1604: Ferencz Nadasdy died on January 4th. Erzsebet moved to Vienna only four weeks after his death, shocking the royal court. She also began to spend time at estates at Blindoc (Beckov) [in Czech Republic] and Csejthe (Cachtice) [in Slovakia]. According to the terms of Ferencz's will, Paul was placed under the guardianship of Imre Megyery. The witch, Anna Darvulia, began serving Erzsebet sometime during this year; with her arrival, the torture and killings escalated. Érzsebet hurled her hateful mother-in-law Ursula Nádasdy out of the Castle and sent her 4 children whom she had with Franz, away. She now enjoyed life from this moment of its sadistic drives, full. She now tortured hundreds from girl to death. Her sadism arranged itself at the same time exclusively against girl or young women in its nearer environment. So she loved it to bite its servants and to tear them the meat of the bones. One of its nicknames was "tiger of Cachtice" after which lock named, in which she delayed herself predominantly. Torture methods different cruel moreover practice it with bliss. Sometimes the cruel Elisabeth stuck its servants needles into the body and under the finger nails or put them red-hot coins or key into the hand. Also, she let throw girls out in the winter into the snow and pour over with cold water so that they froze.
1607: After demanding for years that the Crown repay the debt owed to Ferencz, the Countess was so financially strapped that she was forced to sell her castle at Theben. At this point, the women in her employ began to actively procure girls, acting like "madams".
1609: In the winter, the Countess invited around twenty-five impoverished noblewomen to stay at Csejthe. Erzsebet accused one of them of killing others for jewelry and then committing suicide.
1610: Darvulia probably died during this year. Still having financial problems, Countess Bathory sold Castle Blindoc. The Bathory family secretly decided to spirit the Countess off to a convent for the rest of her days, but before this could be accomplished, Megyery deposed a formal complaint against her before the Hungarian Parliament. Inquiry into Erzsebet's crimes began late in the year by the Lord Palatine, Count Gyorgy Thurzo, who was her cousin, and one of the members of the Bathory family who had planned to have her retired to a convent. Thurzo raided Castle Csejthe and arrested Countess Bathory on December 30th.
King Matthias II of Hungary (1557-1619) continued to try and bring Erzsebet herself to trial, and took depostions from witnesses in July and December. However, her relatives lobbied very hard to keep a trial from actually taking place, and the king finally conceeded defeat. The Countess was walled up inside a small room in Castle Csejthe, with only a very small food hatch and a few ventilation slits. Although Matthias did seem quite outraged about Countess Bathory's crimes, his motives in wanting to bring her to trial more involved his desire to seize her lands and cancel the debt owed her husband by the Crown than any feelings of justice for the poor girls she murdered.

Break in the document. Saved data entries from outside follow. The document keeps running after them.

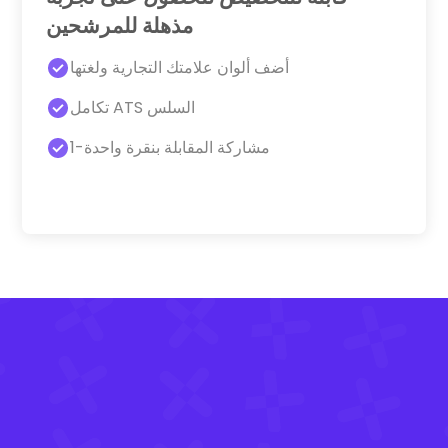
مذهلة للمرشحين
أضف ألوان علامتك التجارية ولغتها
تكامل ATS السلس
1-مشاركة المقابلة بنقرة واحدة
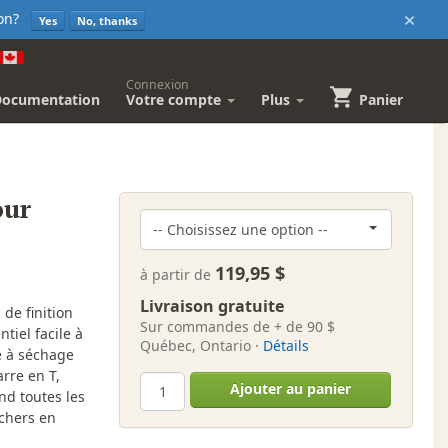
×
sion?
Yes
No, thanks
Connexion
Documentation
Votre compte
Plus
Panier
our
119,95 $
à partir de
Livraison gratuite
de finition
Sur commandes de + de 90 $
tiel facile à
Québec, Ontario ·
Détails
le à séchage
rre en T,
Ajouter au panier
d toutes les
nchers en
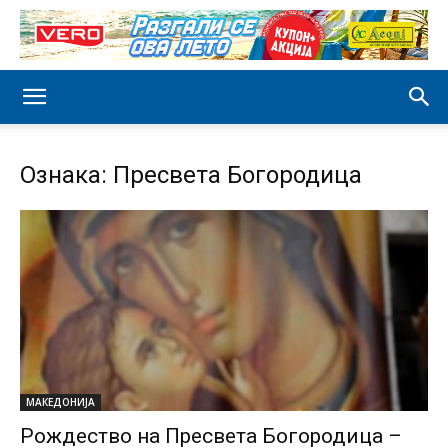
Ознака: Пресвета Богородица
МАКЕДОНИЈА
Рождество на Пресвета Богородица –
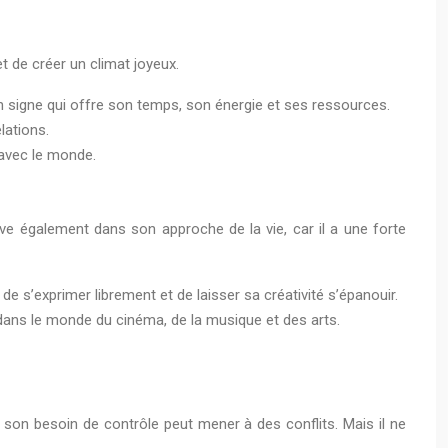
et de créer un climat joyeux.
un signe qui offre son temps, son énergie et ses ressources.
lations.
 avec le monde.
ouve également dans son approche de la vie, car il a une forte
e s’exprimer librement et de laisser sa créativité s’épanouir.
s dans le monde du cinéma, de la musique et des arts.
son besoin de contrôle peut mener à des conflits. Mais il ne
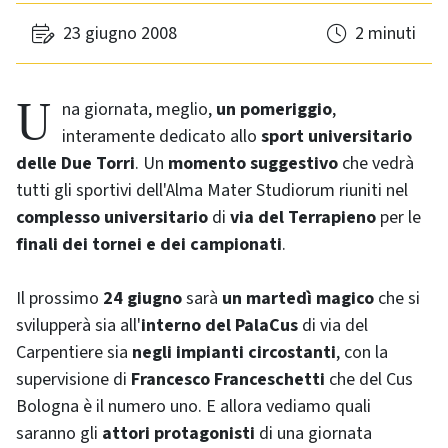
23 giugno 2008
2 minuti
Una giornata, meglio,
un pomeriggio
,
interamente dedicato allo
sport universitario
delle Due Torri
. Un
momento suggestivo
che vedrà
tutti gli sportivi dell'Alma Mater Studiorum riuniti nel
complesso universitario
di
via del Terrapieno
per le
finali dei tornei e dei campionati
.
Il prossimo
24 giugno
sarà
un martedì magico
che si
svilupperà sia all'
interno del PalaCus
di via del
Carpentiere sia
negli impianti circostanti
, con la
supervisione di
Francesco Franceschetti
che del Cus
Bologna è il numero uno. E allora vediamo quali
saranno gli
attori protagonisti
di una giornata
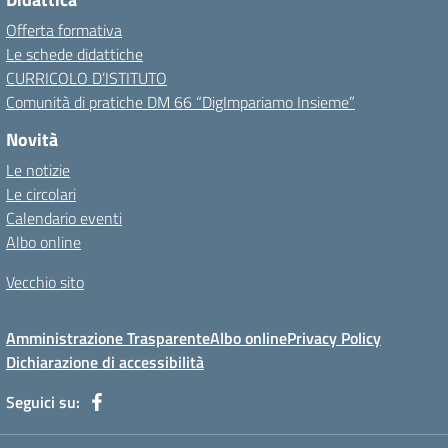
Offerta formativa
Le schede didattiche
CURRICOLO D’ISTITUTO
Comunità di pratiche DM 66 “DigImpariamo Insieme”
Novità
Le notizie
Le circolari
Calendario eventi
Albo online
Vecchio sito
Amministrazione Trasparente
Albo online
Privacy Policy
Dichiarazione di accessibilità
Seguici su:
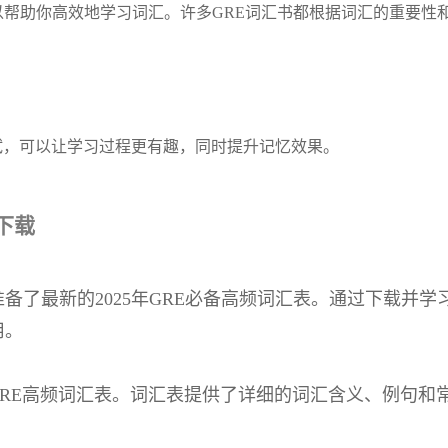
以帮助你高效地学习词汇。许多GRE词汇书都根据词汇的重要性
试，可以让学习过程更有趣，同时提升记忆效果。
下载
准备了最新的2025年GRE必备高频词汇表。通过下载并
用。
5 GRE高频词汇表。词汇表提供了详细的词汇含义、例句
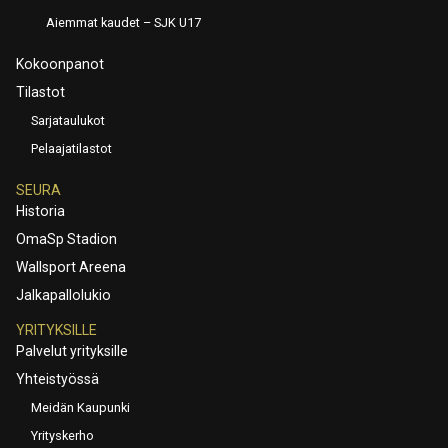
Aiemmat kaudet – SJK U17
Kokoonpanot
Tilastot
Sarjataulukot
Pelaajatilastot
SEURA
Historia
OmaSp Stadion
Wallsport Areena
Jalkapallolukio
YRITYKSILLE
Palvelut yrityksille
Yhteistyössä
Meidän Kaupunki
Yrityskerho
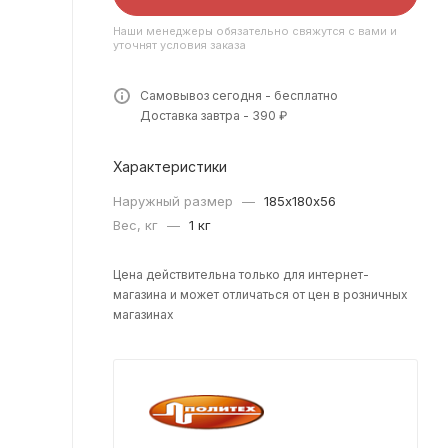
Наши менеджеры обязательно свяжутся с вами и
уточнят условия заказа
Самовывоз сегодня - бесплатно
Доставка завтра - 390 ₽
Характеристики
Наружный размер
—
185х180х56
Вес, кг
—
1 кг
Цена действительна только для интернет-
магазина и может отличаться от цен в розничных
магазинах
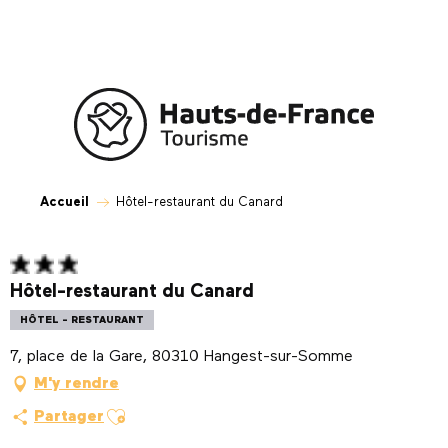
Aller
au
contenu
principal
Accueil
Hôtel-restaurant du Canard
Hôtel-restaurant du Canard
HÔTEL - RESTAURANT
7, place de la Gare, 80310 Hangest-sur-Somme
M'y rendre
Ajouter aux favoris
Partager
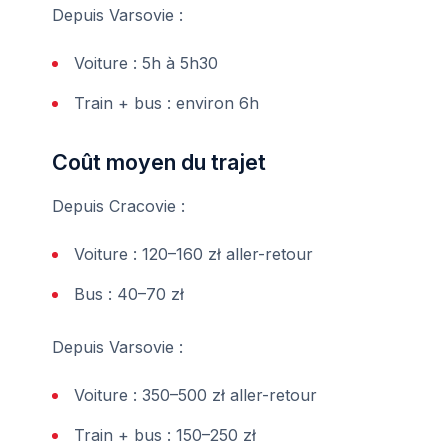
Depuis Varsovie :
Voiture : 5h à 5h30
Train + bus : environ 6h
Coût moyen du trajet
Depuis Cracovie :
Voiture : 120–160 zł aller-retour
Bus : 40–70 zł
Depuis Varsovie :
Voiture : 350–500 zł aller-retour
Train + bus : 150–250 zł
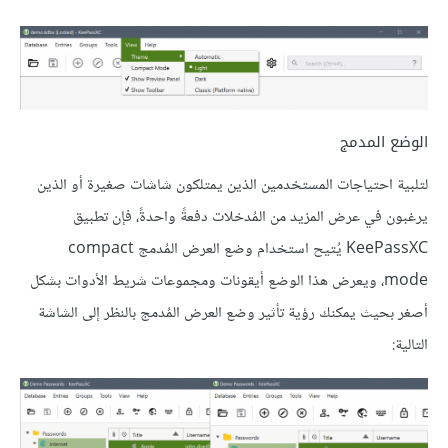
الوضع المدمج
لتلبية احتياجات المستخدمين الذين يمتلكون شاشات صغيرة أو الذين
يرغبون في عرض المزيد من المُدخلات دفعةً واحدةً، فإن تطبيق
KeePassXC يُتيح استخدام وضع العرض المُدمج compact
mode، ويعرض هذا الوضع أيقونات ومجموعات شريط الأدوات بشكل
أصغر بحيث يمكنك رؤية تأثير وضع العرض المُدمج بالنظر إلى الشاشة
التالية:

1611: Two trials in January. In the first trial, on January 2nd, only Erzsebet's accomplices were brought to trial. Three of them, Helena Jo, Dorka, and Ficzko, were found guilty, while the fourth, Katalin, was held pending "further evidence". The second trial, was convened on January 7th, and although Erzsebet petitioned the court to allow her to appear and defend herself against the charges, her cousin Thurzo would not allow her to appear and so disgrace the Bathory name. While the court condemned the Countess' actions, she was not actually to be punished. Helena Jo and Dorca had all the fingers torn out by a pair of red-hot pinchers, and were then thrown alive onto a fire. Ficzko was decapitated and then burned. Erzsebet attempted to escape to Transylvannia during the trial, and was consequently condemned by Thurzo to lifelong imprisonment in Castle Csejthe.
1614: Countess Bathory writes her last will and testament on July 31st. Later in the year, she was found face-down on the floor, dead, by one of her guards. The date is reported as either August 14th or the 21st.